Evaluating the Controversy between Free Trade and Protectionism
This chapter argues for economic free trade through the lens of trade theory. While free trade may not be optimal, many consider it to be the most pragmatic policy option for a country. During the 19th and 20th centuries, policymakers asked whether free trade was in everyone's best interest. The modern case for free trade argues that government intervention in trade is impractical. Free trade is not always the best policy choice when the objective is to maximize national welfare. Free trade is pragmatically, rather than technically, optimal because it is attainable and most likely to produce the highest level of economic efficiency.
Introduction
Learning Objective
- Understand the basis for the modern support for free trade among economists.
For
hundreds of years, at least since Adam Smith's publication of The
Wealth of Nations, the majority of economists have been strong
supporters of free trade among nations. Paul Krugman once wrote that if
there were an economist's creed, it would surely contain the
affirmation, "I advocate free trade".
The
original arguments for free trade began to supplant mercantilist views
in the early to mid-eighteenth century. Many of these original ideas
were based on simple exchange or production models that suggested that
free trade would be in everyone's best interests and surely in the
national interest. During the nineteenth and twentieth centuries,
however, a series of objections were raised suggesting that free trade
was not in everyone's interest and perhaps was not even in the national
interest. The most prominent of these arguments included the infant
industry argument, the terms of trade argument, arguments concerning
income redistribution, and more recently, strategic trade policy
arguments. Although each of these arguments might be thought of as
weakening the case for free trade, instead, each argument brought forth a
series of counterarguments that have acted to reassert the position of
free trade as a favored policy despite these objections. The most
important of these counterarguments include the potential for
retaliation, the theory of the second best, the likelihood of incomplete
or imperfect information, and the presence of lobbying in a democratic
system.
What remains today is a modern, sophisticated argument in
support of free trade among nations. It is an argument that recognizes
that there are numerous exceptions to the notion that free trade is in
everyone's best interests. The modern case for free trade does not
contend, however, that these exceptions are invalid or illogical.
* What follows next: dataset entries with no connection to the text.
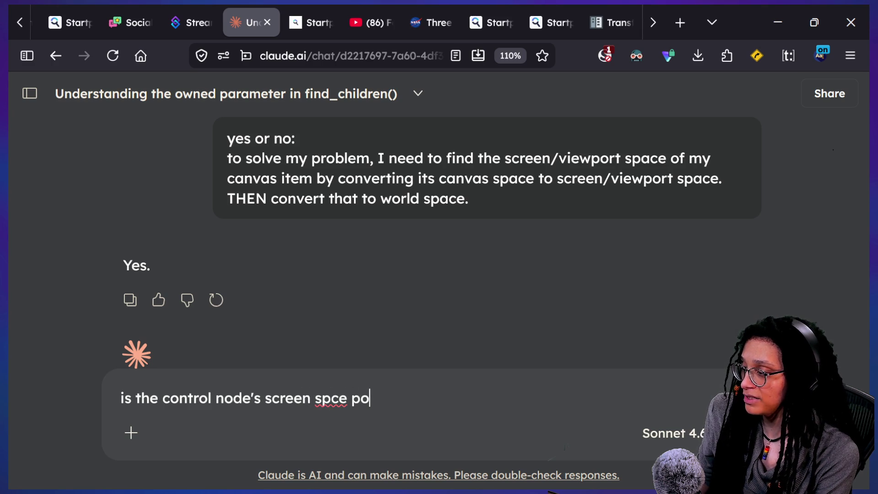
{"action": "type", "text": "sition just "}
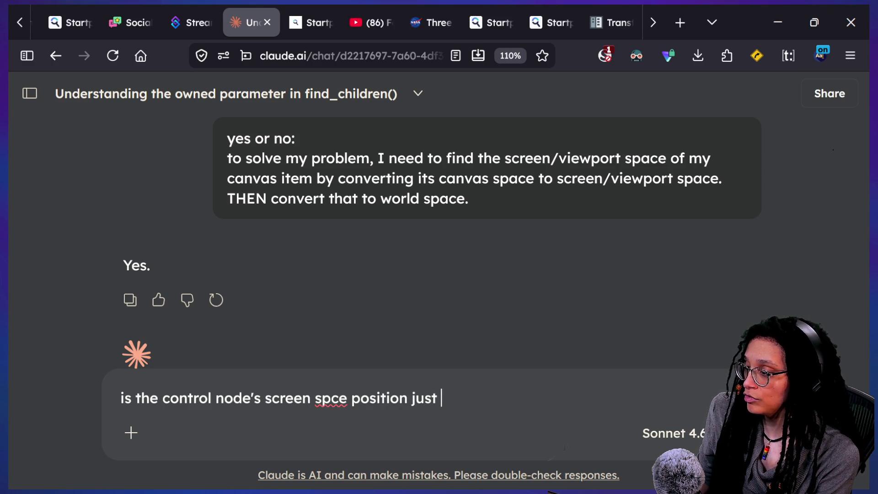
{"action": "type", "text": "its xy found by po"}
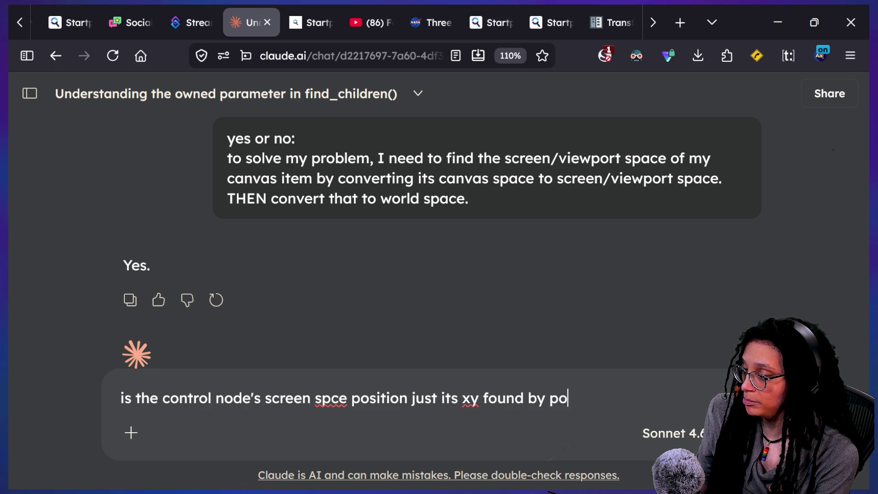
{"action": "type", "text": "sition prop"}
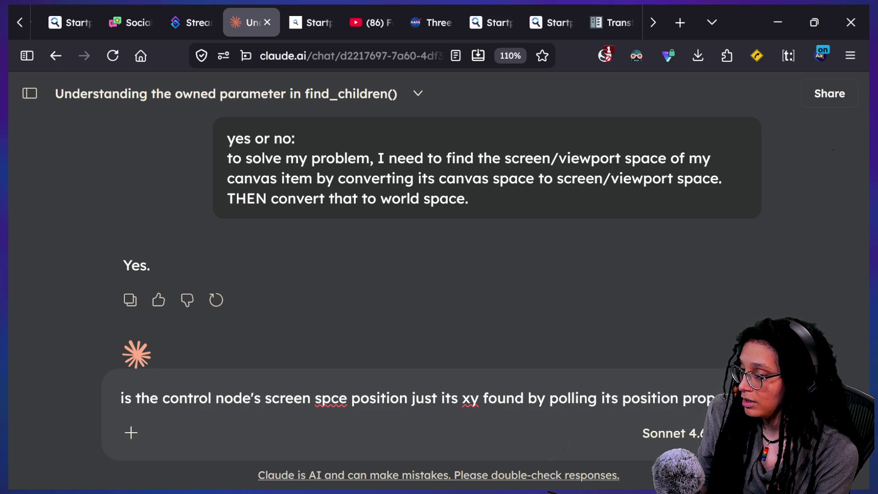
{"action": "key", "text": "Return"}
Rather, it argues that each exception supporting government intervention
in the form of a trade policy brings with it additional implementation
problems that are likely to make the policy impractical.
Before
presenting the modern argument, however, it is worth deflecting some of
the criticisms that are sometimes leveled against the economic theory of
free trade. For example, the modern argument for free trade is not
based on a simplistic view that everyone benefits from free trade.
Indeed, trade theory, and experience in the real world, teaches us that
free trade, or trade liberalization, is likely to generate losers as
well as winners.
The modern argument for free trade is not based
on unrealistic assumptions that lead to unrealistic conclusions.
Although it is true that many assumptions contained within any given
trade model do not accurately reflect many realistic features of the
world, the modern argument for free trade is not based on the results
from any one model. Instead, the argument is based on a collection of
results from numerous trade models, which are interpreted in reference
to realistic situations. If one considers the collection of all trade
models jointly, it is much more difficult to contend that they miss
realistic features of the world. Trade theory (as a collection of
models) does consider imperfectly competitive markets, dynamic effects
of trade, externalities in production and consumption, imperfect
information, joint production, and many other realistic features.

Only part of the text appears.